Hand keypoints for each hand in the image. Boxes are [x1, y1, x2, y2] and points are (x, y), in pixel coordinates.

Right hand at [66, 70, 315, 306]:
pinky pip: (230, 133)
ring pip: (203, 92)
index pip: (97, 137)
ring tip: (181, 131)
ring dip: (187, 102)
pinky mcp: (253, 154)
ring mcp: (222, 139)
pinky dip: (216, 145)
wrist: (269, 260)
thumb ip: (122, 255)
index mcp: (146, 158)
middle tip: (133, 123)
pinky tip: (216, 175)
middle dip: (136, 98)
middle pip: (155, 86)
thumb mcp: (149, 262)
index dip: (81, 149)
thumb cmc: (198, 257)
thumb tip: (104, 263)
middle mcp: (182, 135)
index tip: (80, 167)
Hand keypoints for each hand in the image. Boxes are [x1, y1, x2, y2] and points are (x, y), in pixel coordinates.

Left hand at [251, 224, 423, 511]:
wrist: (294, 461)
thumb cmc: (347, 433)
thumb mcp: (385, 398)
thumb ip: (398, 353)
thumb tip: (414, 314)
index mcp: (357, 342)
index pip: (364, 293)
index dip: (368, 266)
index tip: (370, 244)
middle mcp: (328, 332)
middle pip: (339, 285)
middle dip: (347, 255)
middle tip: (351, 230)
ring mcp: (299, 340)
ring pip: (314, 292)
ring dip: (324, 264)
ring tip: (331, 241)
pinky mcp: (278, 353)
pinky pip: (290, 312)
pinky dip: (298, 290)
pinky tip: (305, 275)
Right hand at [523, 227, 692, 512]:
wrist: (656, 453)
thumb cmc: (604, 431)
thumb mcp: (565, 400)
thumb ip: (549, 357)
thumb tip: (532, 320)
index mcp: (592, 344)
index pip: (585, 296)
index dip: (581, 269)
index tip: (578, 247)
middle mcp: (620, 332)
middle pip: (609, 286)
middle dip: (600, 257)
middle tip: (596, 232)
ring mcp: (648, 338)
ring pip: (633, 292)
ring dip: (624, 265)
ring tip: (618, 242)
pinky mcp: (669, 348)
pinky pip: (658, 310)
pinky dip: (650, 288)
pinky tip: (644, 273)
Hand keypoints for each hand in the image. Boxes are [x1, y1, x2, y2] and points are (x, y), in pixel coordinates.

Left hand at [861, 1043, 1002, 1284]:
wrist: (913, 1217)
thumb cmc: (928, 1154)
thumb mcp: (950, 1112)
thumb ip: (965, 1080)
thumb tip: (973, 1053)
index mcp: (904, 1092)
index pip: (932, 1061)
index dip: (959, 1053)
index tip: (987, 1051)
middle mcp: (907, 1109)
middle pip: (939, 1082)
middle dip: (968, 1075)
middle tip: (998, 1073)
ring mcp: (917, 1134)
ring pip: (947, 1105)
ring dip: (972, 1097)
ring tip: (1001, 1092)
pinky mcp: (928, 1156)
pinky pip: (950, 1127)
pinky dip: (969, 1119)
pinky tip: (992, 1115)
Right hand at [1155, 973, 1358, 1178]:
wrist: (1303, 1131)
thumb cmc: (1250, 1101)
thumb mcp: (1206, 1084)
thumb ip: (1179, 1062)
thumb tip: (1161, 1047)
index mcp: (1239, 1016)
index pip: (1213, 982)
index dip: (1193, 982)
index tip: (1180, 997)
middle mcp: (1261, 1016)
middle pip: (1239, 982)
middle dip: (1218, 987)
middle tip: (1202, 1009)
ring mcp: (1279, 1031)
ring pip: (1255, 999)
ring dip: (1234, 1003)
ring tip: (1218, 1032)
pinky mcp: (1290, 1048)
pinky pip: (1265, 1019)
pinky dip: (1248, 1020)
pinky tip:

======

= What the task requires =
What is needed is the data above, output in full and exactly as it stands.

= Solution to this problem =
Hand keypoints for each hand in the image. Boxes are [x1, y1, x2, y2] and points are (x, y), in pixel coordinates.

Right hand at [66, 70, 315, 306]:
pinky pip: (230, 133)
ring pip: (203, 92)
index pip: (97, 137)
ring tip: (181, 131)
ring dip: (187, 102)
pinky mcp: (253, 154)
ring mcp: (222, 139)
pinky dip: (216, 145)
wrist: (269, 260)
thumb ip: (122, 255)
index mcp: (146, 158)
middle tip: (133, 123)
pinky tip: (216, 175)
middle dip: (136, 98)
middle pip: (155, 86)
thumb mcp: (149, 262)
index dip: (81, 149)
thumb cmc: (198, 257)
thumb tip: (104, 263)
middle mcp: (182, 135)
index tip: (80, 167)
Hand keypoints for each hand in the image. Boxes are [x1, y1, x2, y2] and points are (x, y), in pixel coordinates.

Left hand at [251, 224, 423, 511]:
wrist: (294, 461)
thumb cmc: (347, 433)
thumb mcp: (385, 398)
thumb ip: (398, 353)
thumb tip: (414, 314)
index mcp: (357, 342)
index pip: (364, 293)
index dip: (368, 266)
index tip: (370, 244)
middle mcp: (328, 332)
middle pip: (339, 285)
middle dip: (347, 255)
middle tip: (351, 230)
ring mcp: (299, 340)
ring pip: (314, 292)
ring dip: (324, 264)
ring tip: (331, 241)
pinky mcp: (278, 353)
pinky pip: (290, 312)
pinky dip: (298, 290)
pinky tip: (305, 275)
Right hand at [523, 227, 692, 512]:
wrist: (656, 453)
thumb cmc: (604, 431)
thumb mcp: (565, 400)
thumb ip: (549, 357)
thumb tip: (532, 320)
index mcp: (592, 344)
index pip: (585, 296)
index dip: (581, 269)
index tip: (578, 247)
middle mcp: (620, 332)
middle pip: (609, 286)
middle dip: (600, 257)
middle tip: (596, 232)
ring mcp: (648, 338)
ring pip: (633, 292)
ring dip: (624, 265)
ring tip: (618, 242)
pinky mcp: (669, 348)
pinky pip: (658, 310)
pinky dip: (650, 288)
pinky tip: (644, 273)
Hand keypoints for each hand in the image. Boxes are [x1, y1, x2, y2] and points are (x, y), in pixel coordinates.

Left hand at [861, 1043, 1002, 1284]:
wrist: (913, 1217)
thumb cmc: (928, 1154)
thumb mcp: (950, 1112)
thumb ip: (965, 1080)
thumb tip: (973, 1053)
index mcp: (904, 1092)
index pip: (932, 1061)
index dip: (959, 1053)
index tip: (987, 1051)
middle mcp: (907, 1109)
middle pip: (939, 1082)
middle dip: (968, 1075)
middle tip: (998, 1073)
ring mcp: (917, 1134)
ring pip: (947, 1105)
ring dip: (972, 1097)
ring tip: (1001, 1092)
pinky mcp: (928, 1156)
pinky pip: (950, 1127)
pinky dip: (969, 1119)
pinky tip: (992, 1115)
Right hand at [1155, 973, 1358, 1178]:
wrist: (1303, 1131)
thumb cmc: (1250, 1101)
thumb mcp: (1206, 1084)
thumb ip: (1179, 1062)
thumb tip: (1161, 1047)
index mcp: (1239, 1016)
index pip: (1213, 982)
index dip: (1193, 982)
index tip: (1180, 997)
middle mcp: (1261, 1016)
middle pip: (1239, 982)
middle dip: (1218, 987)
middle tip: (1202, 1009)
ring mcp: (1279, 1031)
ring pip: (1255, 999)
ring dip: (1234, 1003)
ring tip: (1218, 1032)
pinky mcp: (1290, 1048)
pinky pip: (1265, 1019)
pinky dip: (1248, 1020)
pinky tip:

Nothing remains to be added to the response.